Discussions found on the web:
  1. 4whatitsworth commented on Jan 7

    What is your take on the influence of emerging markets in what was historically a US driven investment cycle?

  2. Sustainable Gains commented on Jan 7

    Sold to you…

    The starting valuation and prevailing interest rates of those “Secular” bull markets matter quite a bit. The market in 2009 wasn’t nearly cheap enough on a value basis, and interest rates lack the headroom to push valuations higher. We’re paying that price now, because at the moment “momentum” is dead (very few sectors remain in an uptrend) and yet equity index prices are not low enough to re-establish long-term value.

    For a valuation comparison, see e.g. http://2.bp.blogspot.com/-wJS_iA6Ou_E/URAX4IXZWLI/AAAAAAAABzg/TflQrkwgd6s/s1600/130204-1.jpg

    P.S. The returns that actually matter to investors seeking retirement are total returns net of true inflation. Your chart should be labeled to indicate what is being plotted. It appears to only show nominal returns, and is therefore incomplete and misleading.

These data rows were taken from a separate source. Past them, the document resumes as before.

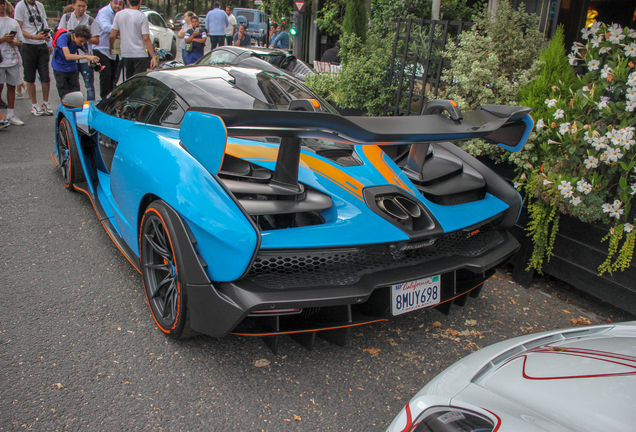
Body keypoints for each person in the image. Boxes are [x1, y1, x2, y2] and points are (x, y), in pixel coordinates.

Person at [14, 0, 53, 116]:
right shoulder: (20, 6)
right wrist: (33, 37)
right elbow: (18, 29)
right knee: (30, 77)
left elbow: (43, 23)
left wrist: (46, 36)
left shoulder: (39, 5)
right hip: (28, 44)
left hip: (41, 45)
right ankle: (34, 104)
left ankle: (45, 102)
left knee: (45, 76)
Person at [57, 0, 100, 101]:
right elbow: (60, 33)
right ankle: (73, 106)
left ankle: (90, 107)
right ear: (73, 5)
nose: (81, 9)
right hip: (70, 58)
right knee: (72, 88)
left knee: (89, 86)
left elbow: (96, 40)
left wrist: (83, 37)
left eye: (84, 7)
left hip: (85, 58)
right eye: (79, 6)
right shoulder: (67, 18)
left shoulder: (90, 20)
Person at [109, 0, 155, 80]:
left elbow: (112, 35)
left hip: (126, 53)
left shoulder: (119, 15)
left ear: (127, 1)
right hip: (140, 54)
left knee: (129, 80)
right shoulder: (142, 16)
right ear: (140, 2)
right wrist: (153, 56)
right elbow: (146, 38)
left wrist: (111, 46)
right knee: (139, 80)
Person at [51, 25, 99, 99]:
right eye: (81, 41)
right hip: (60, 67)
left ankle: (76, 109)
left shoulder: (83, 42)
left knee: (76, 94)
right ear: (74, 35)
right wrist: (86, 57)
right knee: (64, 94)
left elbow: (88, 56)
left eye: (84, 42)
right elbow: (68, 56)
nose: (82, 44)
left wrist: (94, 65)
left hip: (72, 68)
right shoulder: (63, 38)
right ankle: (66, 109)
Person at [0, 0, 25, 126]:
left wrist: (13, 42)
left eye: (3, 3)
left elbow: (21, 41)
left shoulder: (13, 22)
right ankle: (1, 117)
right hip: (0, 60)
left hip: (12, 59)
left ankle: (11, 114)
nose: (2, 6)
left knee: (12, 86)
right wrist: (3, 39)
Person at [94, 0, 123, 99]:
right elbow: (106, 27)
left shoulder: (120, 13)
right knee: (106, 76)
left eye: (120, 4)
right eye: (115, 3)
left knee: (113, 77)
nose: (118, 6)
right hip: (102, 48)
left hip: (114, 50)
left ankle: (111, 100)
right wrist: (121, 29)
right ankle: (104, 100)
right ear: (110, 2)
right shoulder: (104, 12)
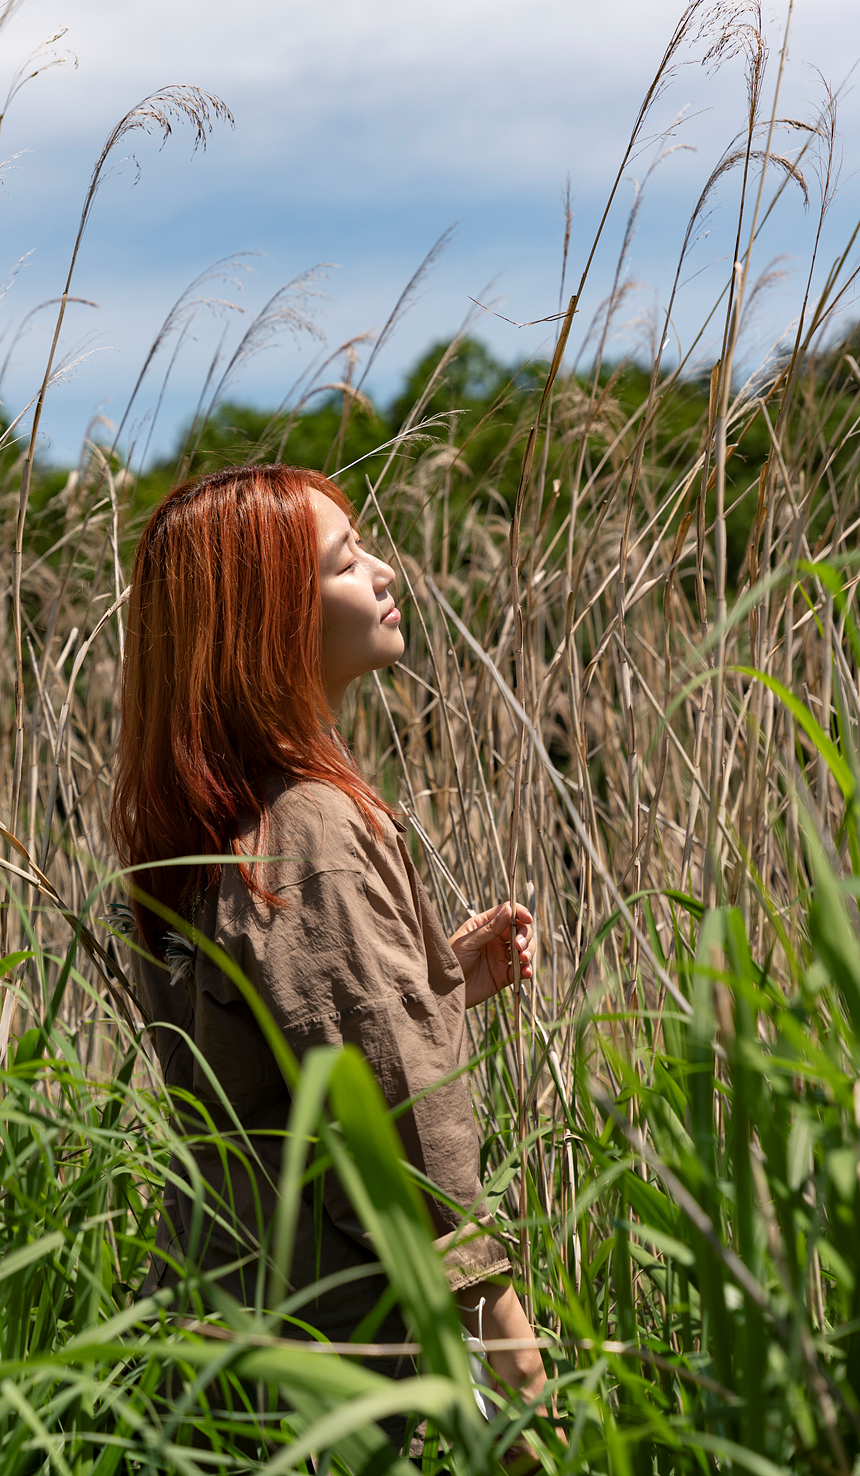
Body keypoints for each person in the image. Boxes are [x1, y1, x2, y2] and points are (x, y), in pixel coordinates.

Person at [110, 463, 546, 1428]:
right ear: (267, 620)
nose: (387, 571)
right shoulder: (313, 829)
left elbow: (275, 1060)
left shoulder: (203, 833)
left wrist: (431, 983)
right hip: (341, 1373)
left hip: (218, 1334)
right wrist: (519, 1375)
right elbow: (407, 1136)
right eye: (346, 561)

    • Futuredome commented on Jan 7

      or sold to you. you have no clue what “real valuations are”. Just don’t talk your book.

  3. rd commented on Jan 7

    I am always really cautious about analogies with the 1974-1982 period due to the high inflation and interest rates during that period that are unlike anything the US saw in the 20th or 21st century markets.

    The Fed Funds rate went above 10% at the end of 1978 and didn’t come back down below that for any extended period until late 1982 while peaking at 19%. Meanwhile the S&P 500 dividend yield was only about 4.5%-6% during that period. So the risk-free cash was returning an extra 5% to 10% in cash per year from 1978 through 1982 which is unprecedented before and since. Accounting for inflation and lack of yield compared to the risk-free investment meant that the real drop in the S&P 500 to the trough in 1982 was much more than the 26% the nominal graphs used in technical analysis shows and is much closer to the 50% drop of a major bear market (this shows up in Shiller’s CAPE graphs very clearly). I think that is a key reason that we saw such a massive, long secular bull from 1982 to 2000 with.

    So the generational low for nominal values was 1974 but for real inflation-adjusted market value was 1982. Similarly the 1932 bottom wasn’t as bad (still very terrible) as the nominal graphs show because the dividend yield peaked at 10% with much lower Fed Funds interest rates and deflation to boot.

    As a result, I view each of the secular bear periods as being their own very distinct animals. While I would be very surprised if we revisited 666 in this market downturn, a 50% drop in the S&P 500 to the 1,000 zone would not surprise me in the least (or we could rebound over the next few months if the economy stays good – 1999-2000 proves anything is possible). The lack of inflation at this time means that the 1980 to 1982 percentage drop is largely irrelevant to me for figuring out how much this current market could drop.

    • KDawg commented on Jan 7

      Thanks for ruining this graph, man!

    • rd commented on Jan 8

      “Happy families are all alike; every unhappy family is unhappy in its own way.”